*TASK GOAL*. Look below for the line containing "SALESIÁNSKÝ PLES"; from there, print each line exactly up to and including the line containing "SKOČNÝ PŘÍLIV", and stop.

-- DATA RECORDS follows --

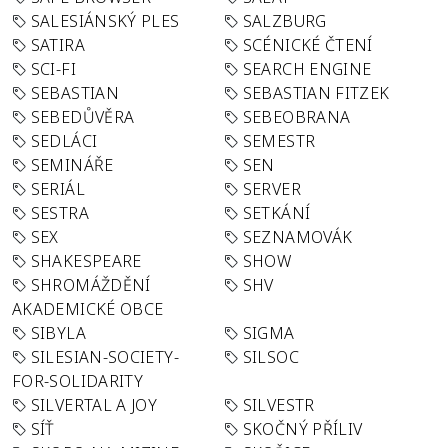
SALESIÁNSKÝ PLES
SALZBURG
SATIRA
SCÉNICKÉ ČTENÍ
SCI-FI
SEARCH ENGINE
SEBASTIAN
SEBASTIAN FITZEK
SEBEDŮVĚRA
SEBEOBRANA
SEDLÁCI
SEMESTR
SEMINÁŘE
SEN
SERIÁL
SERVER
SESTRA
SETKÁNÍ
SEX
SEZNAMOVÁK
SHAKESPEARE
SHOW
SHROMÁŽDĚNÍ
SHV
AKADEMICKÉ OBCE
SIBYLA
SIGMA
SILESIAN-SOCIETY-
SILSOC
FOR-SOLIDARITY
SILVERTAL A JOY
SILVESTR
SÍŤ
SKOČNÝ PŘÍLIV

-- DATA RECORDS concluded --
-- DATA RECORDS follows --

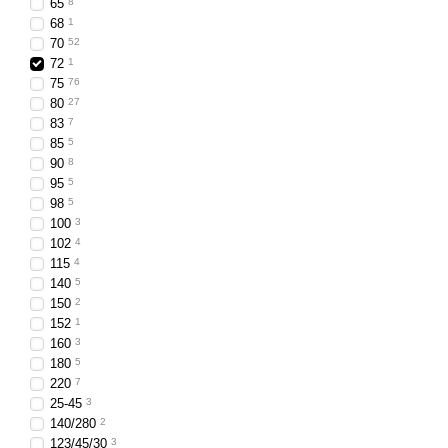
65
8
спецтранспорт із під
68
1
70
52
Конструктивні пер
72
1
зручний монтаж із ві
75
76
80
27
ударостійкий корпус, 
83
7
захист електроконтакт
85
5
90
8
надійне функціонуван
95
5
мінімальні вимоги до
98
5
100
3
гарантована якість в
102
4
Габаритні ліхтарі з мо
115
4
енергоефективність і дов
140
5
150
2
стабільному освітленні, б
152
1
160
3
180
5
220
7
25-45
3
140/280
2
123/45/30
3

-- DATA RECORDS concluded --

*OUTPUT FOR THIS TASK*.
SALESIÁNSKÝ PLES
SALZBURG
SATIRA
SCÉNICKÉ ČTENÍ
SCI-FI
SEARCH ENGINE
SEBASTIAN
SEBASTIAN FITZEK
SEBEDŮVĚRA
SEBEOBRANA
SEDLÁCI
SEMESTR
SEMINÁŘE
SEN
SERIÁL
SERVER
SESTRA
SETKÁNÍ
SEX
SEZNAMOVÁK
SHAKESPEARE
SHOW
SHROMÁŽDĚNÍ
SHV
AKADEMICKÉ OBCE
SIBYLA
SIGMA
SILESIAN-SOCIETY-
SILSOC
FOR-SOLIDARITY
SILVERTAL A JOY
SILVESTR
SÍŤ
SKOČNÝ PŘÍLIV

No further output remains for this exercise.